Tras largos meses de polémica sobre los vales de restaurante, Hacienda sigue teniendo la necesidad de acotar las condiciones en que dichos medios de pago pueden desgravarse. No es que la normativa no esté clara. Es que las grandes empresas del sector hacen horas extraordinarias buscándole los tres pies al gato, porque la picaresca existente resulta muy rentable, ya no para los usuarios, sino para las empresas emisoras.
El importe del vale que permite acogerse a la desgravación a penas da hoy en en día para sufragar un modesto menú del día. Pero la desgravación no se inventó para cubrir grandes comilonas, sino para compensar a las empresas que ofrecían un servicio de comedor a sus trabajadores por una vía externa. Dicha compensación se fundamente en que las empresas que disponen de comedor propio ya se descuentan el gasto de forma directa en el impuesto de sociedades.
La ventaja fiscal tampoco se ideó para que los beneficiarios de los vales los acumularan para gastarlos en comidas de fin de semana, para tomarse copas o incluso para comprar regalos. Los establecimientos que acceptan este medio de pago son muy variados y esa diversidad tampoco es una mala idea comercial, pero la desgravación no tiene por qué cubrir cualquier cosa. Digámoslo de otra forma: si alguien quiere pagarse los gastos que sea con vales de restaurante está en su derecho a hacerlo, pero no a beneficiarse fiscalmente de ello.
No queremos buscar culpables. Pero el abuso, que es muy diferente del uso, es fruto de muchas complicidades. La menor de las cuales no es la de ofrecer encubiertamente una retribución en especie, que debería declararse.
Podrá discutirse que la empresa deba vigilar los abusos, como ocurre con tantas otras cosas en que los empresarios hacen el trabajo que debería efectuar Hacienda. Pero la empresa que reparte vales a sus trabajadores no siempre es inocente al 100%. Existiendo métodos efectivos de control, renunciar a ellos no hace lo que se dice bonito, por mucho que sea una carga impuesta.
No obstante, tampoco son inocentes al 100% los trabajadores que tiran de picaresca. En un país en el que la conciencia fiscal está, pese a recientes avances, a años luz de los países serios, la cosa es contemplada como un pecadillo menor que sólo no cometen los que no pueden, en una variante de la envidia particulamente insana. No va a ser fácil erradicar dicha picaresca porque en ella influyen razones de idiosincrasia. Esto es como quien un día se cuela en el tren no porque no tenga dinero para pagarse el billete, sino por el placer de la gamberrada.
Pero hay buenas razones para cortar con la picaresca de unos y la complacencia de otros. Entre otros motivos, por simple justicia hacia quienes hacen buen uso de este instrumento o hacia la inmensa mayoría de trabajadores que se pagan diariamente su comida.

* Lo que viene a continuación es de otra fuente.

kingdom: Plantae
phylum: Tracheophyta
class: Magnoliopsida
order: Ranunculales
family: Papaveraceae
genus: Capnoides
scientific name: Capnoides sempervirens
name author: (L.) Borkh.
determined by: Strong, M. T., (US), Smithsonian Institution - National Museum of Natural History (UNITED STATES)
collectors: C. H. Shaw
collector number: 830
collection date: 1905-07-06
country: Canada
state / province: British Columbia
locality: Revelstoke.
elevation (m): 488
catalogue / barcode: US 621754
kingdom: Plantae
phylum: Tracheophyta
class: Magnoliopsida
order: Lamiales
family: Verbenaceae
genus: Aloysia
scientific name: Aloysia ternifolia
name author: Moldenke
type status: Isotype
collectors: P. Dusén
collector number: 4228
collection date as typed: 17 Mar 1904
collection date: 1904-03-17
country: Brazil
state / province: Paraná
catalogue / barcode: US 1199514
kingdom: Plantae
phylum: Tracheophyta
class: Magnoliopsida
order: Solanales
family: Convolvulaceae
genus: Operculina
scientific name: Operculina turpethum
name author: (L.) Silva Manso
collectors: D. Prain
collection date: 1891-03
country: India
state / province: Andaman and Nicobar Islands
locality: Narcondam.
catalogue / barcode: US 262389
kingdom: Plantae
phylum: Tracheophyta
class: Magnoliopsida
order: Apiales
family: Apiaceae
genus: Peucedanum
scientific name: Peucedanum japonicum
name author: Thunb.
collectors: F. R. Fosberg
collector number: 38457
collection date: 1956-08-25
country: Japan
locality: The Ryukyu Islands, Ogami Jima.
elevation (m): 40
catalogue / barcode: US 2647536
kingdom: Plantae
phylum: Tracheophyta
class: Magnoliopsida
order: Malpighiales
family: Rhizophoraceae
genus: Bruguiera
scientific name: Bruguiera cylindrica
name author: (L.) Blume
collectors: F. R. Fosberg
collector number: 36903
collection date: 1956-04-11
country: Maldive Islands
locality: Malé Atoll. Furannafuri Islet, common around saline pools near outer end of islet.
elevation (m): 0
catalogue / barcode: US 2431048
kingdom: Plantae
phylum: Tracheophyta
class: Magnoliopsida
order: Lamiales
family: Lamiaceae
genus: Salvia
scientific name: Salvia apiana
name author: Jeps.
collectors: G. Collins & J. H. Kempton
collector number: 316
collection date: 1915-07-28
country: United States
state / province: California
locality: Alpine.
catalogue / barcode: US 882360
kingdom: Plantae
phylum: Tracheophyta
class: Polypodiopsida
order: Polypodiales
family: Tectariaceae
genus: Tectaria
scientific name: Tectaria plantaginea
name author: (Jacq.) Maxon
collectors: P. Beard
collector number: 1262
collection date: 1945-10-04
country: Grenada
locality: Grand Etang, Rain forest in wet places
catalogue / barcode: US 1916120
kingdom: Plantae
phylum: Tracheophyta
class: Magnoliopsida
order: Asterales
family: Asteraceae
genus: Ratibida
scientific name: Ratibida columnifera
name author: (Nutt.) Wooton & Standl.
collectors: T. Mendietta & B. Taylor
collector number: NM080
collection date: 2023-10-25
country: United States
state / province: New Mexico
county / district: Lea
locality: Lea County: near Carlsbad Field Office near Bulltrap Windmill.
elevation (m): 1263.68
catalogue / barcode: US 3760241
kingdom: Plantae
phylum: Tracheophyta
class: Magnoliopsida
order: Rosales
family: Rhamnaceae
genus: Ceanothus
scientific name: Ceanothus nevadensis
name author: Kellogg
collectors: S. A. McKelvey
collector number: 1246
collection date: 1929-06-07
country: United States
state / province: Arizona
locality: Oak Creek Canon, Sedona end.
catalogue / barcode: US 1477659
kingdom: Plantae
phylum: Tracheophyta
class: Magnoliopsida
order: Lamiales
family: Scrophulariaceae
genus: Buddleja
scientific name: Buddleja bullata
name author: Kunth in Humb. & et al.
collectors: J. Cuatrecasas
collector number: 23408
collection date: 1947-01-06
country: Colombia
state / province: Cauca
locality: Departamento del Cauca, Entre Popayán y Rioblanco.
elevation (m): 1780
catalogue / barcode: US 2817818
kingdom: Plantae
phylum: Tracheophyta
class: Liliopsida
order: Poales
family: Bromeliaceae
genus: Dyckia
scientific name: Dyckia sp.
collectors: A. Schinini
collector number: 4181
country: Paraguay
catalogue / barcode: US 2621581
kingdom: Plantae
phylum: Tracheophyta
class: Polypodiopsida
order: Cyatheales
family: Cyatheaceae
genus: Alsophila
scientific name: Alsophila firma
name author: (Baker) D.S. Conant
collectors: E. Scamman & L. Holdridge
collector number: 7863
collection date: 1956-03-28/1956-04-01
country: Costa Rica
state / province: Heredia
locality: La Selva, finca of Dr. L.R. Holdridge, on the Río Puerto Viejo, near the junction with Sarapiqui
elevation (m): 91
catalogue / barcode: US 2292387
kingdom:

Caso aparte es la actitud de las empresas que comercializan los vales, que vienen manteniendo una dura pugna con Hacienda. Se entiende a la perfección que deseen el mínimo de controles, ya que su negocio está en vender vales con independencia de su uso. Y la posibilidad de acumularlos o de destinarlos a otros fines les sale muy a cuenta, porque el atractivo de este procedimiento, por muy pícaro que pueda ser, es innegable.
También se entiende que no deseen la implantación de sistemas de tarjetas, que serían el método más fácil y sencillo de controlar la emisión y el uso. Ello les obligaría a transformar su negocio y a invertir para implantar la base tecnológica del nuevo medio de pago. Es más, temen que con un sistema de tarjetas podrían introducirse en su sector otros operadores sin experiencia directa en esta actividad, pero con las plataformas tecnológicas ya creadas y en funcionamiento. El espectro de la banca o de las grandes superficies comerciales es un espectro real, suponiendo que queramos llamarlo espectro.
Sin embargo, la historia y la experiencia enseñan que acabarán siendo las mismas empresas emisoras de vales quienes acabarán creando sistemas de tarjetas. Tienen el mercado y la experiencia. Otra cosa es que consideren que el mercado no está lo suficientemente maduro para sus intereses. O que les convenga sacarle el último jugo al sistema tradicional. Un sistema que, dicho sea con todos los respetos, peca de anticuado y obsoleto, aunque en el terreno práctico siga funcionando bastante bien.